* Try it: Return exactly the span that opens with the line containing "compared to others" and closes with the final line of the records, both included.

* Record extracts:
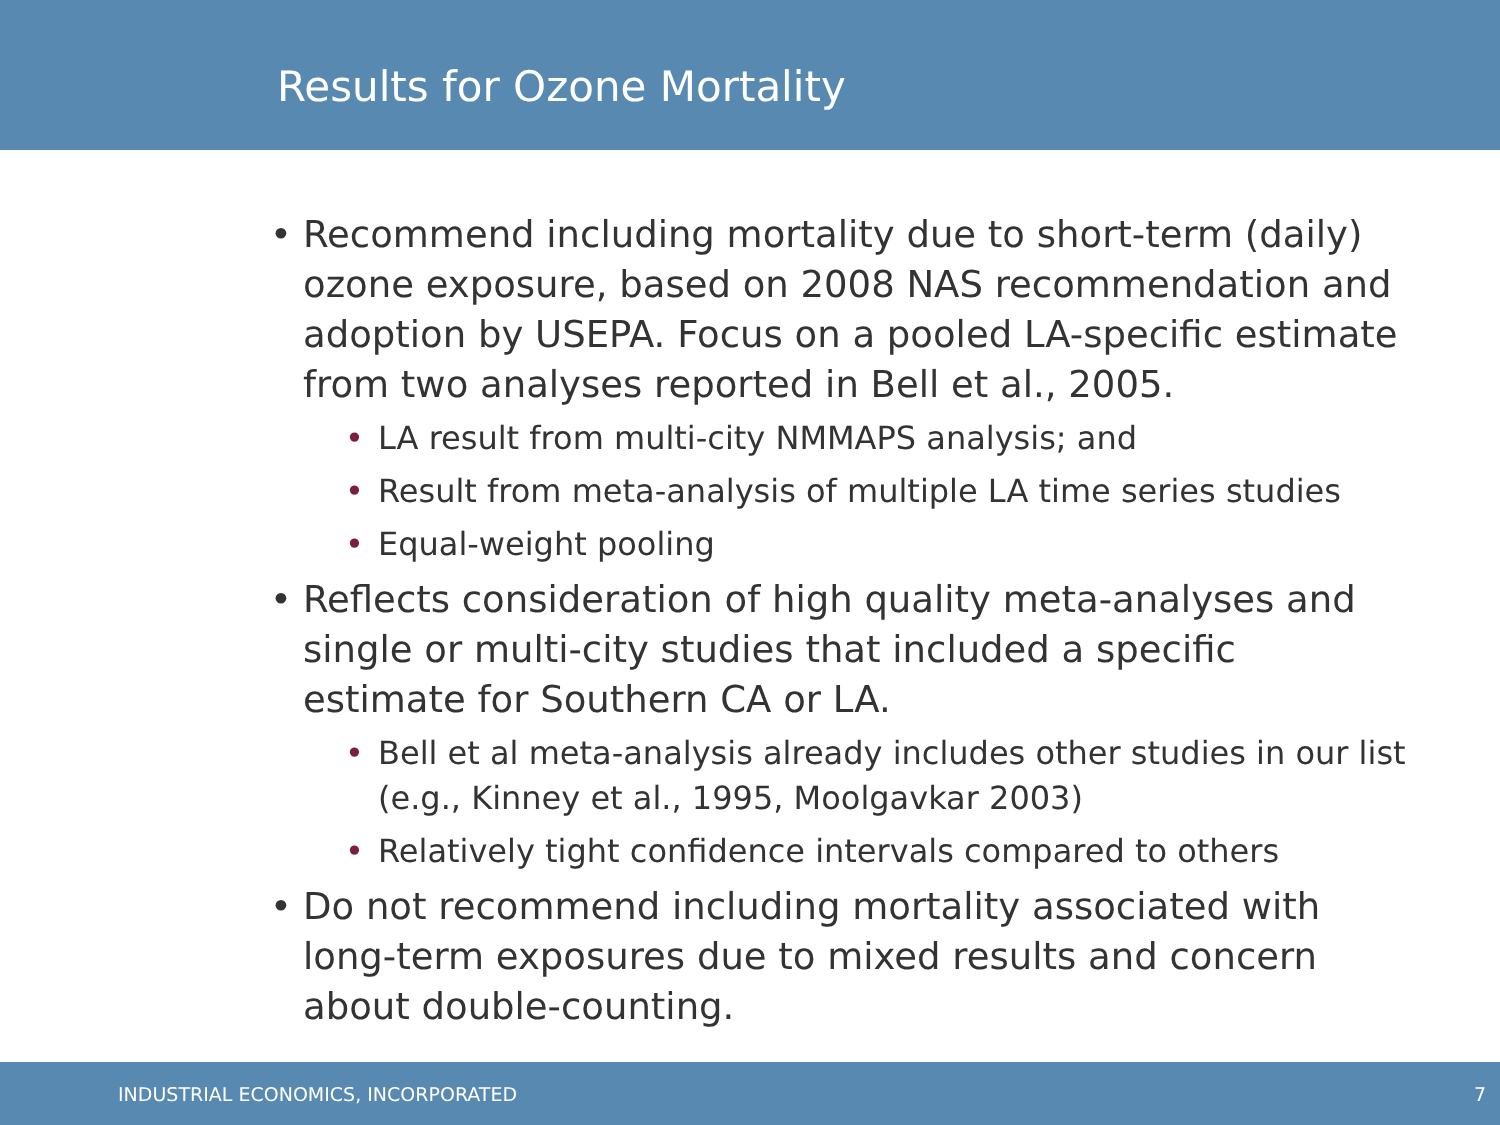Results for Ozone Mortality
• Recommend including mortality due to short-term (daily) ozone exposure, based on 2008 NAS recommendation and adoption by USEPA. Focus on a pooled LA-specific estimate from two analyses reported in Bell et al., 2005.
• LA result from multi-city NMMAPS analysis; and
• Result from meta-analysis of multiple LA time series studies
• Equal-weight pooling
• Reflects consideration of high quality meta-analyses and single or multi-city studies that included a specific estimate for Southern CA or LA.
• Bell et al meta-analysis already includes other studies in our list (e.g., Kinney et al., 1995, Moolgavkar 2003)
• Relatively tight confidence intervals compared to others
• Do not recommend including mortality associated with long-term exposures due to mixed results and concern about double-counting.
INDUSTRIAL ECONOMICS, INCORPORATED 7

* Written solution:
• Relatively tight confidence intervals compared to others
• Do not recommend including mortality associated with long-term exposures due to mixed results and concern about double-counting.
INDUSTRIAL ECONOMICS, INCORPORATED 7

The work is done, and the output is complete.